INSTRUCTIONS FOR THE TASK
Rewrite the lines below, replacing each "chart" with "graph" and changing nothing else. Leave out the pictures.

Data visualization pictures
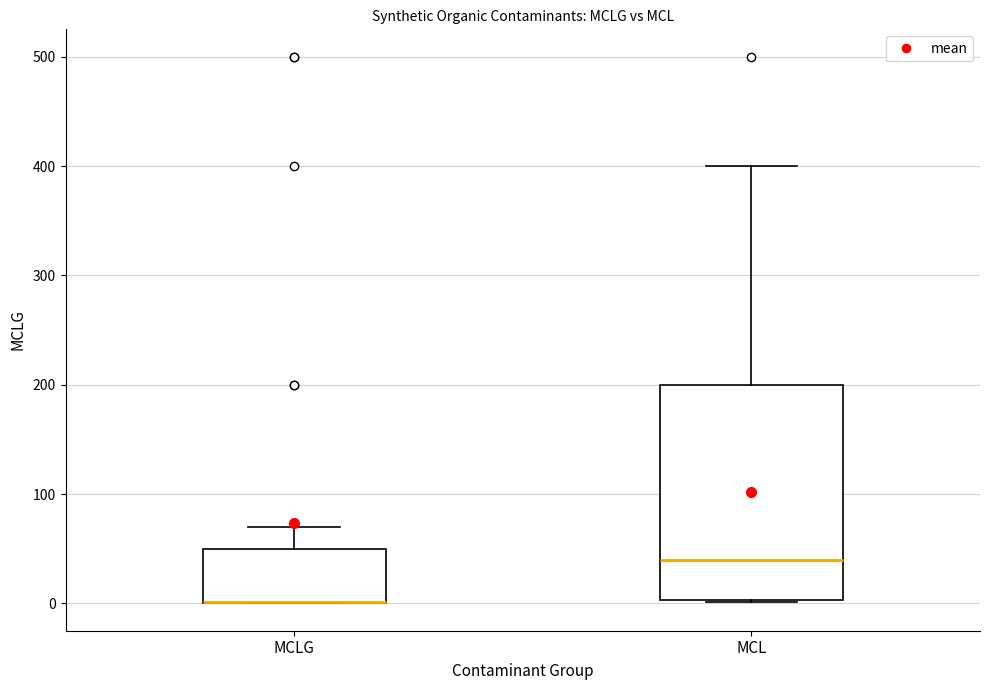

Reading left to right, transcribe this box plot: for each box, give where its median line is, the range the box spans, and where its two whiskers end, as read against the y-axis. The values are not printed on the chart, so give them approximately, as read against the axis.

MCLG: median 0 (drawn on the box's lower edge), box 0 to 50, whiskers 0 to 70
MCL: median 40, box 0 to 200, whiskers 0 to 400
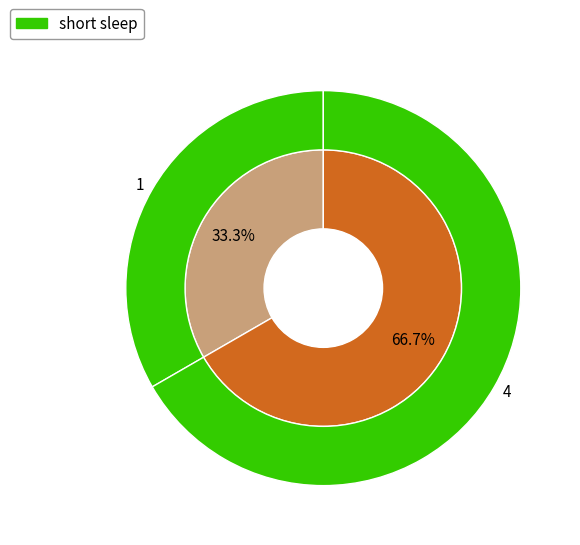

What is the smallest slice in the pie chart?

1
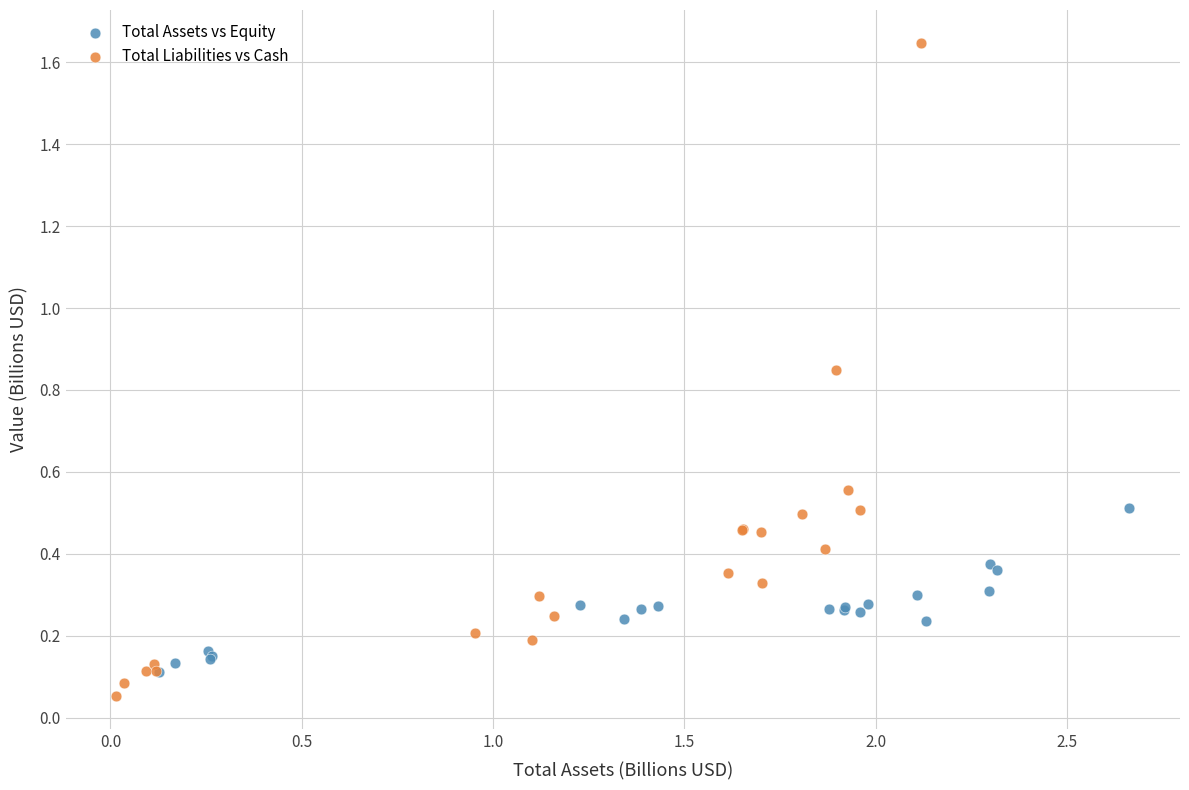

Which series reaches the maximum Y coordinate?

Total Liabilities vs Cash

ANSWER TO THE PROBLEM
Reading left to right, transcribe this box plot: for each box, give where its median line is, the range the box spans, and where its two whiskers end, as read against the y-axis. The values are not printed on the graph, so give them approximately, as read against the axis.

MCLG: median 0 (drawn on the box's lower edge), box 0 to 50, whiskers 0 to 70
MCL: median 40, box 0 to 200, whiskers 0 to 400

What is the smallest slice in the pie graph?

1

Which series reaches the maximum Y coordinate?

Total Liabilities vs Cash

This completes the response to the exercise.